▶ **Texto fornecido**:

________________

Em sua opinião, “cautela deve ser a palavra-chave de nosso trabalho”.  “A crise econômica e a alta nos custos tornaram mais difícil equilibrar as contas de nossa equação.  Diferente de outras cadeias, a avicultura tem uma capacidade de replanejamento mais eficiente, com um ciclo de produção mais curto.  O setor deve aproveitar-se disso para ajustar a relação oferta-demanda da melhor forma possível para manter distância da crise que afeta o resto do País.”

Turra destaca, em especial, o fluxo de grãos que segue para abastecer agroindústrias de aves e de suínos dos Estados Unidos, apesar das boas safras colhidas e da grande oferta existente nos silos daquele país.  Conforme informações do Departamento de Agricultura norte-americano (USDA), circuladas na imprensa internacional, o país deverá importar 1,27 milhão de toneladas de milho, volume 56% superior ao registrado na safra anterior.  Os países da América do Sul serão os grandes fornecedores.

O presidente da ABPA aponta que a escassez de milho está gerando redução na produção de aves e de suínos do Brasil. Frente a isto, como forma de solucionar a escassez momentânea do insumo, empresas do setor estão importando o cereal da Argentina e do Paraguai.

 

O LADO DOS PRODUTORES

O presidente da Associação Brasileira dos Produtores de Milho (Abramilho), Alysson Paolinelli, esclarece que há mais de três anos a entidade tenta alertar o governo para o problema. “Há dois anos, contratamos a Embrapa e a Fundação Dom Cabral e fizemos um estudo para mostrar a previsão da demanda interna de milho, que é assustadora, e externa. Constatou-se que o Brasil precisava aproveitar essa chance para manter a sua posição firme no mercado. A demanda de milho no mundo vai suplantar a de todos os cereais cultivados”, afirma.

Paolinelli lembra que a Organização das Nações Unidas para Alimentação e Agricultura (FAO) realizou um estudo no qual foi detectada a necessidade de o mundo produzir 240 milhões de toneladas de milho até 2050. Ele conta que reuniu uma de profissionais brasileiros, foram até a sede de FAO e mostraram que essa conclusão era falha.

“Refizemos os cálculos e a FAO concordou conosco. Tanto que já existe outro estudo indicando que a necessidade será bem mais do que aqueles 240 milhões de toneladas. A demanda prevista até 2050 é de 380 milhões de toneladas a mais, diz o presidente da entidade.

 

Presidente da Abramilho, Alysson Paolinelli diz que a entidade tem alertado o governo para o fato de que o Brasil precisa produzir mais milho e, para isso, o setor produtivo merece ter maior atenção. Foto: Divulgação
Presidente da Abramilho, Alysson Paolinelli diz que a entidade tem alertado o governo para o fato de que o Brasil precisa produzir mais milho e, para isso, o setor produtivo merece ter maior atenção. Foto: Divulgação

A Abramilho tem alertado o governo para o fato de que o Brasil precisa produzir mais milho e, para isso, o setor produtivo merece ter maior atenção. Ele lembra que, em todos os países considerados grandes produtores de milho, existe uma parceria entre governo, classe produtora e todos os envolvidos.

________________

▶ **Listagem**:
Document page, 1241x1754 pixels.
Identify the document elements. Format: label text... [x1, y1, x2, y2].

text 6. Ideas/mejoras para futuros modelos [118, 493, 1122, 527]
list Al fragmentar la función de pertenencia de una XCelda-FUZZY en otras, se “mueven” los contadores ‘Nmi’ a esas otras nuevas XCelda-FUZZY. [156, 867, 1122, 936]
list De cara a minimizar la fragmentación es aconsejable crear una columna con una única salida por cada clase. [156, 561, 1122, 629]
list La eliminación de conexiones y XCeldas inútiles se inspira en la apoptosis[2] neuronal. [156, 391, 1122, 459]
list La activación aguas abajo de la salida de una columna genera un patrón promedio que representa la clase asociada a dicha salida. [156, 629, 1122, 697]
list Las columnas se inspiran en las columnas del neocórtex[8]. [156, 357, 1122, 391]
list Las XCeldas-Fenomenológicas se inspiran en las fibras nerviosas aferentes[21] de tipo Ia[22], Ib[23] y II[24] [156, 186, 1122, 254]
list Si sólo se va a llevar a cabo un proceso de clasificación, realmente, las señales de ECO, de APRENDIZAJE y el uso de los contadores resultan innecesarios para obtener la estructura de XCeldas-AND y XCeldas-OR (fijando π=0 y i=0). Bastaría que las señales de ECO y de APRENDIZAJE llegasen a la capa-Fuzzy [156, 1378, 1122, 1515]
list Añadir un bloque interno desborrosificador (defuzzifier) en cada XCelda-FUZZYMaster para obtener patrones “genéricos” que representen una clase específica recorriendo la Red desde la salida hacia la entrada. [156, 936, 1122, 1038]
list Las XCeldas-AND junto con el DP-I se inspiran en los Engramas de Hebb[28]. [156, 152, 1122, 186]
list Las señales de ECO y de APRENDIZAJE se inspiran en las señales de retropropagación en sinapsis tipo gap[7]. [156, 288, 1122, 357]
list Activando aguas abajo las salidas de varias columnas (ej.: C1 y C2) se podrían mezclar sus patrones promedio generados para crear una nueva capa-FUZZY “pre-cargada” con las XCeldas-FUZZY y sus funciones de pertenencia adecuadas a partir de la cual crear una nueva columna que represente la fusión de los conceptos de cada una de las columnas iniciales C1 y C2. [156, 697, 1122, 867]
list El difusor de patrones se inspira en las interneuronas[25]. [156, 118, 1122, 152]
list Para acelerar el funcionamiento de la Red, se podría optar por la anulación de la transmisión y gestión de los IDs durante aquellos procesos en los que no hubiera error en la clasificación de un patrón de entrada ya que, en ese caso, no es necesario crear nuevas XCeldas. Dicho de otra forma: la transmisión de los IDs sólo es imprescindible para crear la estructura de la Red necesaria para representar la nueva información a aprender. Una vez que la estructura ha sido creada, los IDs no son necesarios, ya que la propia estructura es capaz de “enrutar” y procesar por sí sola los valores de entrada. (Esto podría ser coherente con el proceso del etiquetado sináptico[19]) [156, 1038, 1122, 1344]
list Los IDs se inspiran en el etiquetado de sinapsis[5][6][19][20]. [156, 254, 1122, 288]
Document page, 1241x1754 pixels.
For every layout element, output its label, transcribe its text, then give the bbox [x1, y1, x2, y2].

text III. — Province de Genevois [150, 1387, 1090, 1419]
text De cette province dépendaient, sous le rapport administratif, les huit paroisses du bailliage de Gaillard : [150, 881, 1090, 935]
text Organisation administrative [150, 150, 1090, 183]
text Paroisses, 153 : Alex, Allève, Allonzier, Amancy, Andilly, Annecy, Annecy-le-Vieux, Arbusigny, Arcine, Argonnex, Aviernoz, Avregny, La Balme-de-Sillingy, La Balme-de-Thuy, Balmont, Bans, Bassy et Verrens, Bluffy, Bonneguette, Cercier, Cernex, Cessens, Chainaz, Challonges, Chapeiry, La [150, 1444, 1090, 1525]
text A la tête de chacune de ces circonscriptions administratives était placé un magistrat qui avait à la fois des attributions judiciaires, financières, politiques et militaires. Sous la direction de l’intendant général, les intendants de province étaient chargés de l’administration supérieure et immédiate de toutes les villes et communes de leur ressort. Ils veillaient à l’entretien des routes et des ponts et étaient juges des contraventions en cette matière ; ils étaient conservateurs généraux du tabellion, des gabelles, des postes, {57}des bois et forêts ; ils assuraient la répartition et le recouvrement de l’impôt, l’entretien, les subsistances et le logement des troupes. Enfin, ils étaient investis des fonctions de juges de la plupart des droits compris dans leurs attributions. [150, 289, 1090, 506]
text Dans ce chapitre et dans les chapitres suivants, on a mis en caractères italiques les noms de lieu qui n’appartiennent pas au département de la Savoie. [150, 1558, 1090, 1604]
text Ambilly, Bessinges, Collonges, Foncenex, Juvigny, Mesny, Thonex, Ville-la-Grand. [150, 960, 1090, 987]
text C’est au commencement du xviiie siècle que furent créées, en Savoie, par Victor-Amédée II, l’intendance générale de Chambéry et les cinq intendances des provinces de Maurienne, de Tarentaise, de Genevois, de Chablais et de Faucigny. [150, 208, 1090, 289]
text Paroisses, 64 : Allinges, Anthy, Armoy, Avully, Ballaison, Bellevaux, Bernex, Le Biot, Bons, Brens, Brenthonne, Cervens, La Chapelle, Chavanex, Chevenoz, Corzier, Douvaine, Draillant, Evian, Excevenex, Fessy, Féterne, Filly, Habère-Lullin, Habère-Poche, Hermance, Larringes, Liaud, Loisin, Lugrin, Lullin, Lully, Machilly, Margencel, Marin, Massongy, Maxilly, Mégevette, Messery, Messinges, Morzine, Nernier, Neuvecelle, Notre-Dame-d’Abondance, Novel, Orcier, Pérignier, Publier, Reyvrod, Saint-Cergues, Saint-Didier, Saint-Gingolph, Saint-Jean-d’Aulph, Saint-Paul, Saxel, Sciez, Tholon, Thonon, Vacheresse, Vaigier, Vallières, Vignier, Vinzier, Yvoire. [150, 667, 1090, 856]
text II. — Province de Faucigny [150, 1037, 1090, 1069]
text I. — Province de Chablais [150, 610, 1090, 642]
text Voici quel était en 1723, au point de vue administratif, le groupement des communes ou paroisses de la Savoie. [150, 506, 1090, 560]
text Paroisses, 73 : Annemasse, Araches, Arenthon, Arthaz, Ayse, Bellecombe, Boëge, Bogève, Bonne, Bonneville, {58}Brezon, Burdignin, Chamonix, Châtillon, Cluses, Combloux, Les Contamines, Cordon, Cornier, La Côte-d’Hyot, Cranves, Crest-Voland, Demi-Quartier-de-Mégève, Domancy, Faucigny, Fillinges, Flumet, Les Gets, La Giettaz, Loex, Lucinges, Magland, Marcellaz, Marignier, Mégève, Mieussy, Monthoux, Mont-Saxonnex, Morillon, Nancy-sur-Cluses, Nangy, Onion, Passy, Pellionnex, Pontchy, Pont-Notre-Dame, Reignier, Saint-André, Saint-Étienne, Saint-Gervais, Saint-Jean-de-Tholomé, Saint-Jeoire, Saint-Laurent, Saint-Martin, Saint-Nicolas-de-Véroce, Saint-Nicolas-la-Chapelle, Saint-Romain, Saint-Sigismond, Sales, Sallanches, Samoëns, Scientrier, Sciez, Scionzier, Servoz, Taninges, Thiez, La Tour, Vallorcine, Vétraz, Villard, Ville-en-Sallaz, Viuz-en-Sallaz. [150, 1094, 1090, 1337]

________________

▶ **Conjunto de tarefas**:
a - De acordo com o texto sobre o milho, por que a avicultura consegue ajustar a relação oferta-demanda melhor do que outras cadeias? Responda em uma a três frases.
b - Prossiga com o texto sobre o milho a partir da última frase apresentada.
As entradas são dispensáveis para a resolução das tarefas.

▶ **Respostas em ordem**:
a - Diferentemente de outras cadeias, a avicultura tem uma capacidade de replanejamento mais eficiente, com um ciclo de produção mais curto. O setor deve aproveitar essa vantagem para ajustar a relação oferta-demanda e manter distância da crise que afeta o resto do País.

b -
Paolinelli cita como exemplo os Estados Unidos, a China e a comunidade europeia, que são os maiores produtores do mundo. “O Brasil sempre foi pequeno produtor, está lá em quinto, sexto lugar, mas agora ele está crescendo e vai crescer muito mais. Enquanto o governo não alertar para isso, o problema vai persistir.”

 

DEMANDA

Segundo o ex-ministro, “o milho entrou no mercado de forma excepcional, e tem preferência hoje. A demanda vai continuar a crescer, principalmente a interna. Assim, a indústria de proteína animal importa de outros países. A minha previsão é de que, esse ano, a demanda será maior. Entendo que não podemos perder essa chance”.

“O Brasil tem que aumentar sua produção com esforço coletivo, em parceria entre o governo e a classe produtora, masisso não acontece e o nosso aumento tem sido pouco significativo. É mais um jogo de mercado”, ressalta Paolinelli, acrescentando que “hoje se está produzindo milho de segunda safra, a chamada safrinha, o agricultor espera até agora para ver como é que está e só então acelera”.

Para o dirigente da classe produtora, é necessário um esforço maior, um esquema bem planejado, para o Brasil ter uma boa primeira safra e não deixá-la reduzir, como está reduzindo, por falta de crédito, por falta de preço mínimo, por falta de garantia, etc.. “O governo não entendeu isso até agora, ele está fugindo de uma discussão realista. Está esperando acontecer para ter fé”, acentua.

 

EXPORTAÇÃO

Conforme Paolinelli, os dois lados saem prejudicados. O agricultor não tem o milho para exportar e o produtor de proteína nobre não tem o milho para comprar. “Desejo que o Brasil produza mais e que o milho fique num preço ideal. O milho que queremos exportar, e eu sonho com isso, é aquela espiga que tem duas asas, uma crista, duas coxas bonitas e um peito; ou, então, aquela outra, com focinho, duas orelhas e quatro pernis, destaca, aconselhando o setor de proteína animal”, descreve.

“Vamos produzir, vamos aumentar. O clima no Brasil hoje está de derrota, parece. Não brigue com o mercado, o que o produtor precisa são aquelas ajudas públicas que os outros concorrentes tiveram.”

O ex-ministro afirma ainda que o “precisamos produzir milho e o Brasil é o único capaz de atender a essa demanda. Os EUA hoje são compradores, inclusive do Brasil, a Europa é importadora, a China também virou importadora, e os outros países então, nem se fala. É preciso fazer um grande esforço aqui no Cone Sul para a gente produzir, porque o mundo vai precisar”.

 

DESONERAÇÃO DA IMPORTAÇÃO

Com o objetivo de abastecer o mercado e conter a alta dos preços das carnes de frango e de suínos, que têm no milho sua base de alimentação, a ministra da Agricultura, Kátia Abreu, apresentou à Câmara de Comércio Exterior (Camex), no último dia 13 de abril, uma  proposta para desonerar importação do cereal, cuja alíquota será de 8%. A proposta terá de ser analisada pelo Conselho de Ministros da Camex e, caso seja aprovada, terá validade de ao menos seis meses.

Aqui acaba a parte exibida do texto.